Related: International students locked out of Australia by pandemic switch to UK and US

For medicine, savings of $3.6m have been identified. “It is anticipated that this will equate to a reduction in the number of academic staff members by between 18 and 25 FTE,” the proposal said.

Nikki Balnave, the president of the Macquarie University branch of the National Tertiary Education Union, said it was “a bit shocking” to see cuts to the medical and science faculties during a pandemic.

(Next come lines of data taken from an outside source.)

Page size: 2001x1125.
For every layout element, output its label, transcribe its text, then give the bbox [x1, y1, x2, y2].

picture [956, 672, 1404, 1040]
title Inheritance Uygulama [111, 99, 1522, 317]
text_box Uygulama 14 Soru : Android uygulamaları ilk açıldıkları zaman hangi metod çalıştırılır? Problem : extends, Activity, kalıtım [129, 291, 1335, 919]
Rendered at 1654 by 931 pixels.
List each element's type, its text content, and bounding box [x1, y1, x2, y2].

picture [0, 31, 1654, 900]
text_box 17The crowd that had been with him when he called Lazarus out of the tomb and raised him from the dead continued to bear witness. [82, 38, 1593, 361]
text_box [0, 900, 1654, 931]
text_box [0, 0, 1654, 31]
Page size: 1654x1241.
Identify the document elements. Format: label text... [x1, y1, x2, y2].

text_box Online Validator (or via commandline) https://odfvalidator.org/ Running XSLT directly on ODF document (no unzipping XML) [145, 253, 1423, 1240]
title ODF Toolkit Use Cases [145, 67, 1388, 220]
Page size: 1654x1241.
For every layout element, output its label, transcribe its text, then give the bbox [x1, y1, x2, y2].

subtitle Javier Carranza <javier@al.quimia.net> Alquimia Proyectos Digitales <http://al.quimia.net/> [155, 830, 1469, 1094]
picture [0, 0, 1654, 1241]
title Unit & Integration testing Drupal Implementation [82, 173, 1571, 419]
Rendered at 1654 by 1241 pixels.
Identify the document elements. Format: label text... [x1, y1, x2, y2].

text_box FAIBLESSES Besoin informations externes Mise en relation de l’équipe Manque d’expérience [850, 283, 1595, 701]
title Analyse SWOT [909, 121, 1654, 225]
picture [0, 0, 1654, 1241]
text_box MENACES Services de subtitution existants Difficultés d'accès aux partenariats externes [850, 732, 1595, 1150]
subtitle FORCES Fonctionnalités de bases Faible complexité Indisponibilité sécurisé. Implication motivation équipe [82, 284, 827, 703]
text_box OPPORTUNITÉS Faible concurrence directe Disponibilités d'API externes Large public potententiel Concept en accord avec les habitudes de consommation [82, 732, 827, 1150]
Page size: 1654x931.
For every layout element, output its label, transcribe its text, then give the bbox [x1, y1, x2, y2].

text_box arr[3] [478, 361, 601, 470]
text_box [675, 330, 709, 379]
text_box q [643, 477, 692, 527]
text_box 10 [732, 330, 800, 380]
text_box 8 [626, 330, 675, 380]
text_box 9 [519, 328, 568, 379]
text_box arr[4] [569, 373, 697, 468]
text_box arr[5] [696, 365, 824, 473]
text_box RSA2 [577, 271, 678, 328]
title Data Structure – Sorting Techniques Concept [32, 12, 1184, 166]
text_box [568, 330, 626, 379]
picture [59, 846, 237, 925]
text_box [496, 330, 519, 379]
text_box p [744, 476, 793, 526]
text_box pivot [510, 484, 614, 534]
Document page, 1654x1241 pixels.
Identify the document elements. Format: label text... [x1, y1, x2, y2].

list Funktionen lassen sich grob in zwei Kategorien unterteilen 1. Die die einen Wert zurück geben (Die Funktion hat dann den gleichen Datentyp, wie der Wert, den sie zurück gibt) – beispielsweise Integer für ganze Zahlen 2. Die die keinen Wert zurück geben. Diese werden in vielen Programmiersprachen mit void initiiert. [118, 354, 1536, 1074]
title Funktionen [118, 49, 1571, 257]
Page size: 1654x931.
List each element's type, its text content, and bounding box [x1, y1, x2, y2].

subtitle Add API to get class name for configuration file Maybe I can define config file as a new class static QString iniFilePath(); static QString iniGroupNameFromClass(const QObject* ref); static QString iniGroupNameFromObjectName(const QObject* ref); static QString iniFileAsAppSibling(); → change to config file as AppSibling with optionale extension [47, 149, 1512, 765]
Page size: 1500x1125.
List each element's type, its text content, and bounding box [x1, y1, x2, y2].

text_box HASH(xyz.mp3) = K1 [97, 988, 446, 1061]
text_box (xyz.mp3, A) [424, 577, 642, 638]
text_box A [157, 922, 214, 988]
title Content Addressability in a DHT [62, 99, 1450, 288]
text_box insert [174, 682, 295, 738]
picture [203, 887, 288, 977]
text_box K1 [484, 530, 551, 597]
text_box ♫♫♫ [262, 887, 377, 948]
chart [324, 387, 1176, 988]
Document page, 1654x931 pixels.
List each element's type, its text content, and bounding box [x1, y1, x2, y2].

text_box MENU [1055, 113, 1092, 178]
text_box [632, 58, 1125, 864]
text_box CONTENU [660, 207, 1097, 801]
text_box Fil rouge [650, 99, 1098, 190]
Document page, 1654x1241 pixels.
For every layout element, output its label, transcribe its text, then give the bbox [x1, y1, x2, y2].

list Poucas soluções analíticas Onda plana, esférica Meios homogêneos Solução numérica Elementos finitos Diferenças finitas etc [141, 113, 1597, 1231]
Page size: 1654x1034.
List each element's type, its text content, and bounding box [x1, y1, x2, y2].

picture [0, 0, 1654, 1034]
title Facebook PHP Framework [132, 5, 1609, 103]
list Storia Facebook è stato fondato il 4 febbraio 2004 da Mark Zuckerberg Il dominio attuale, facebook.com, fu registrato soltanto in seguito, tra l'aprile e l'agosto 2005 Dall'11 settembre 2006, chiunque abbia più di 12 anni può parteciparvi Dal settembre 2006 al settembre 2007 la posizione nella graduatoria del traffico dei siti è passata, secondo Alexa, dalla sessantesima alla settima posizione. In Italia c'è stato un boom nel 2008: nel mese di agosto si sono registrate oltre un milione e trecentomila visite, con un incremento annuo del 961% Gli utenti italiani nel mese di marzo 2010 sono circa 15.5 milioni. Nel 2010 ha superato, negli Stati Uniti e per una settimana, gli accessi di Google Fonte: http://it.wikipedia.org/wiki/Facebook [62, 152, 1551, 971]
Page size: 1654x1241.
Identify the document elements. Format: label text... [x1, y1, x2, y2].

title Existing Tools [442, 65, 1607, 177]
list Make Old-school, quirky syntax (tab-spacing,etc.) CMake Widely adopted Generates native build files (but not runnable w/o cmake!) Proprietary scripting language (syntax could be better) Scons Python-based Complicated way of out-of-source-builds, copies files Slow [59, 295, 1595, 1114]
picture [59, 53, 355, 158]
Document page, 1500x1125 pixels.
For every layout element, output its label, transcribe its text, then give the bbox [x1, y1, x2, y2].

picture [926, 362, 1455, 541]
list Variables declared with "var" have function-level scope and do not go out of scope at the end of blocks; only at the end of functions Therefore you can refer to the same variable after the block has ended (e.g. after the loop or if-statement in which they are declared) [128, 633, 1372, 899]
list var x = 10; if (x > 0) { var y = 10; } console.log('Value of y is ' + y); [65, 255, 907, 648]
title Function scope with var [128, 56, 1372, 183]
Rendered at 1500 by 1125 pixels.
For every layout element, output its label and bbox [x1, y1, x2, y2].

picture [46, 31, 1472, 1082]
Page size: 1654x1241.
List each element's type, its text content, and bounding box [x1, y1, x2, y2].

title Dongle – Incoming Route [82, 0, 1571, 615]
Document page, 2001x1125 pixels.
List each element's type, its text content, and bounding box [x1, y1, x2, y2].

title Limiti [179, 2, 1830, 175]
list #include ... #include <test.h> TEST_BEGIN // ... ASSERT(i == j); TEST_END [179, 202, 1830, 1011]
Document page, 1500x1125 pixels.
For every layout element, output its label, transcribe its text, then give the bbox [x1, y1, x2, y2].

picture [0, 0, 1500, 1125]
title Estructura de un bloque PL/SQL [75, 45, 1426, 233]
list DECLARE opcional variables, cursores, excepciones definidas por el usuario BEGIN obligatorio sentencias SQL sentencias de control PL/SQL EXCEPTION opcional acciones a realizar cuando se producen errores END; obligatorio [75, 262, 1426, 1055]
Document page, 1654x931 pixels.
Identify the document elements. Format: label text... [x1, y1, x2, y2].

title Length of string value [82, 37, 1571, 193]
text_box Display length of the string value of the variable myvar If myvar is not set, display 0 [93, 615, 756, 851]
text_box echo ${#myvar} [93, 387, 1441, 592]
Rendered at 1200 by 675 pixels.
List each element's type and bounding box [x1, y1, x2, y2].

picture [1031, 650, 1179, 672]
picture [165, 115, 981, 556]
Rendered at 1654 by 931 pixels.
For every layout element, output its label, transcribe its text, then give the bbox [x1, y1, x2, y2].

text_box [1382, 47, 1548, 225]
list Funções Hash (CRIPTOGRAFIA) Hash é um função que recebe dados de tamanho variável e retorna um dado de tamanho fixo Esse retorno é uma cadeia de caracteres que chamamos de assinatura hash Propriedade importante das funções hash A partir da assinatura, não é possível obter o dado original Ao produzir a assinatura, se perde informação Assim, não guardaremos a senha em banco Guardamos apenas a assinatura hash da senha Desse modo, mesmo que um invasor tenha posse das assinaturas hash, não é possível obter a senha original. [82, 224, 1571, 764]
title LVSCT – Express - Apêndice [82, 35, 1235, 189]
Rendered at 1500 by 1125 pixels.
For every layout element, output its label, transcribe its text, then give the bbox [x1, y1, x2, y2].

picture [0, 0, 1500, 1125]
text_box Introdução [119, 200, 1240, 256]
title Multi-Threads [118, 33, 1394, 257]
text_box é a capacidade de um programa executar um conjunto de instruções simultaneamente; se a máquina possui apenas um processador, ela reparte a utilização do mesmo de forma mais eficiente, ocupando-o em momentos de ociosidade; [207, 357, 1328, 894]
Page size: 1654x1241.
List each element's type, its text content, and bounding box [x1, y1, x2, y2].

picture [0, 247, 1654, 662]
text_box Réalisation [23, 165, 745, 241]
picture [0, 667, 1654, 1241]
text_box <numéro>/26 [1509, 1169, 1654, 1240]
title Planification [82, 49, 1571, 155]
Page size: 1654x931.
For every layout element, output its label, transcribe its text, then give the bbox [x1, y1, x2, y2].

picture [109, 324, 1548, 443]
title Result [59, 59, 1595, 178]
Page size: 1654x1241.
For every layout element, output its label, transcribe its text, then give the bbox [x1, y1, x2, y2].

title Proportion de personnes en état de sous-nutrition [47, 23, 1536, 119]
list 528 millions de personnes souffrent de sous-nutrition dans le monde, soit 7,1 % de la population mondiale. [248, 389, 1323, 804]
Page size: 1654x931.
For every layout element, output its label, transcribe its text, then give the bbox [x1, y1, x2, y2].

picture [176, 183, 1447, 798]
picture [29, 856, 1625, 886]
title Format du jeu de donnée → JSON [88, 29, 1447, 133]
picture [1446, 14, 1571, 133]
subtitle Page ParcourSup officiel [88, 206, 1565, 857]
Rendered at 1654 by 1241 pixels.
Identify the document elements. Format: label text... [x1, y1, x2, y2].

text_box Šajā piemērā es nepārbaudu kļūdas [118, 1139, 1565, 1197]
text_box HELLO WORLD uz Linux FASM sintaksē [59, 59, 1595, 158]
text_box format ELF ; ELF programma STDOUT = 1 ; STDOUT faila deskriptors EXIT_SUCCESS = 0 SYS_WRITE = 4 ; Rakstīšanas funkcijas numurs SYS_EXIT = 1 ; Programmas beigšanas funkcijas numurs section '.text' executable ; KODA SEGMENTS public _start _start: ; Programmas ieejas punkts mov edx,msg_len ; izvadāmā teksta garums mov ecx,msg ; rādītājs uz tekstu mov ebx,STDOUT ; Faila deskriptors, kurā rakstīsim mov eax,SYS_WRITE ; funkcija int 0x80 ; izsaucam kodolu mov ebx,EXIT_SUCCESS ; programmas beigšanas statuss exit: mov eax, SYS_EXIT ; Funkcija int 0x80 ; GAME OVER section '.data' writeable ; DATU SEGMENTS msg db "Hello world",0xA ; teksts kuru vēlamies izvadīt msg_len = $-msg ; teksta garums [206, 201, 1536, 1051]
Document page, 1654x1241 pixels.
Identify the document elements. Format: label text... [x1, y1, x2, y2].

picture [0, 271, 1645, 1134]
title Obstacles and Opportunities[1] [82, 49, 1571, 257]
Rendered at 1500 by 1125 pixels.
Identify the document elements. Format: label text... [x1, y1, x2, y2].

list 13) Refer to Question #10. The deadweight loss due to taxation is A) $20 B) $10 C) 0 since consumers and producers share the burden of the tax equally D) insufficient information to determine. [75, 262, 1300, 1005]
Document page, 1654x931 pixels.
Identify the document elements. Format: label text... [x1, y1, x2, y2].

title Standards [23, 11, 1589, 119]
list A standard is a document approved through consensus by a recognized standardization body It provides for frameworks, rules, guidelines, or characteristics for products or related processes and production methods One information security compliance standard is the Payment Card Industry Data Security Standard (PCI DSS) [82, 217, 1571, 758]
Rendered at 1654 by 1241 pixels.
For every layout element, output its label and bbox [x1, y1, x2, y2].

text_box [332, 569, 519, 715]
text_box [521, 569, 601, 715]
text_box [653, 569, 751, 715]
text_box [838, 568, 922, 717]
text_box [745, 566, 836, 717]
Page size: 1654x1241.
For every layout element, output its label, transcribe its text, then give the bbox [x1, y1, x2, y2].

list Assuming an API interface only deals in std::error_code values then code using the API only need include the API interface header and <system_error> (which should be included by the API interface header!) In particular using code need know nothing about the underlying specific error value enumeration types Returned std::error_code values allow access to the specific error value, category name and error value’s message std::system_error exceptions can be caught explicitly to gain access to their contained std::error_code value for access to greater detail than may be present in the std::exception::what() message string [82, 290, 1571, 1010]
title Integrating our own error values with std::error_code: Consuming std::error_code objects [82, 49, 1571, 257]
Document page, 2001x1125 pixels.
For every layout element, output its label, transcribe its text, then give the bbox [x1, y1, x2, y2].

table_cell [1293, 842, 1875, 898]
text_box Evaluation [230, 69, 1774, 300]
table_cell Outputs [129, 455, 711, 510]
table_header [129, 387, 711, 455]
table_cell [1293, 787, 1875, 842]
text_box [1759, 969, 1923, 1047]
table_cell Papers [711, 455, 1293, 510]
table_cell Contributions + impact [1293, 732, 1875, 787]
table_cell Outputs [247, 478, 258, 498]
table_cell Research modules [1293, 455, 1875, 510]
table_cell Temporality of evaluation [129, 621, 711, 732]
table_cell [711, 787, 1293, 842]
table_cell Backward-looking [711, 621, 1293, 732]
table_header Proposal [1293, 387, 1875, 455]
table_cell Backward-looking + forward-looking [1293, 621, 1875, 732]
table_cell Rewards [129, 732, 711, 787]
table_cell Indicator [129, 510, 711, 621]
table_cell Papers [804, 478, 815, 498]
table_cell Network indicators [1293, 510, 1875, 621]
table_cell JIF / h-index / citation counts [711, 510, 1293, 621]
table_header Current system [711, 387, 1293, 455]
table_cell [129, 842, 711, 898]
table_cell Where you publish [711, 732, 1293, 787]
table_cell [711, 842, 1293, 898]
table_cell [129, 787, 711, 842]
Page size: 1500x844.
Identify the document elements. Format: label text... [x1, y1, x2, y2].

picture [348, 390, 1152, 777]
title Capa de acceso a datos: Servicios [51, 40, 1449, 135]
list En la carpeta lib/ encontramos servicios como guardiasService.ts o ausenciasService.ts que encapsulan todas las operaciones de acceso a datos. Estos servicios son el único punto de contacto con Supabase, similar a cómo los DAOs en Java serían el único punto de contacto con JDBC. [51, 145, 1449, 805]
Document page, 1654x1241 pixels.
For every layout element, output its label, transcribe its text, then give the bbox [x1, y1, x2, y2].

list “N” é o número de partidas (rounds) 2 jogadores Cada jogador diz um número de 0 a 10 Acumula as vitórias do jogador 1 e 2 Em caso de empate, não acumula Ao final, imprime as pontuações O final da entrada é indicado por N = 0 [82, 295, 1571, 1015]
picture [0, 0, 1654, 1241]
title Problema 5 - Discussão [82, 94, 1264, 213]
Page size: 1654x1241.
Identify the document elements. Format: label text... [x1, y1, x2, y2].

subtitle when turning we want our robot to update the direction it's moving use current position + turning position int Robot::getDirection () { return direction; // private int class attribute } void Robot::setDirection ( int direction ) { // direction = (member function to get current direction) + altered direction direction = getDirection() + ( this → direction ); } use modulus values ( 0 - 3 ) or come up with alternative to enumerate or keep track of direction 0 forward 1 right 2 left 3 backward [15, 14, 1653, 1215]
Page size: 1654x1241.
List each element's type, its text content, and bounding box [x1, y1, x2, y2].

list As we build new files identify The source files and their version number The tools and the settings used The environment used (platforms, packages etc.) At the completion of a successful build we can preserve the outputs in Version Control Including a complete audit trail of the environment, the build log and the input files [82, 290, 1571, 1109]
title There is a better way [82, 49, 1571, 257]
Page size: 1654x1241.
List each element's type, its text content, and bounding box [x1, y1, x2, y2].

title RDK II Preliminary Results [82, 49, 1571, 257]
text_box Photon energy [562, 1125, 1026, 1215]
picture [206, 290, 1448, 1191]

“At the end of the day, aren’t universities the future here?” she told Guardian Australia. “Aren’t we supposed to be training the doctors and nurses who are coming up with the vaccines? And [those cuts] are in no small part about the lack of federal government funding too.”

Balnave said some of the job cuts also targeted more senior levels, “which means we will lose a lot of experience that way”.

Steve Adams, the president of the University of Melbourne branch of the NTEU, said that university management could have found savings in its building and expansion costs, rather than cutting jobs.

“It is an extremely wealthy institution but they continue to cry poor,” he said. “It is like bumping into a millionaire on the street, and they say ‘You’ve got to shout me a coffee, I’ve got no money’. You’ve got it, it’s just not in your pocket.”

Adams said the university’s figures on job losses were misleading because they did not count the “hundreds” of casual staff who had lost their jobs.

“[Maskell] neglects to talk about the casual staff who have lost their jobs or lost hours. And the enormous number of fixed term staff who didn’t have their contracts renewed.”

He also said that just over 100 staff had recently been informed they could be made involuntarily redundant. “Technically they have not been made redundant yet, because they have not received their letter yet,” he said. “In a month’s time, we are entering phase 2 and there will probably be more cuts, from what we are hearing”.

Maskell said in his email to staff: “It is hard to see valued colleagues leave…I am personally unhappy at the fact that we have to make changes of this nature… but I also have a responsibility to protect the sustainability of the institution which should properly outlive us all to serve future generations.”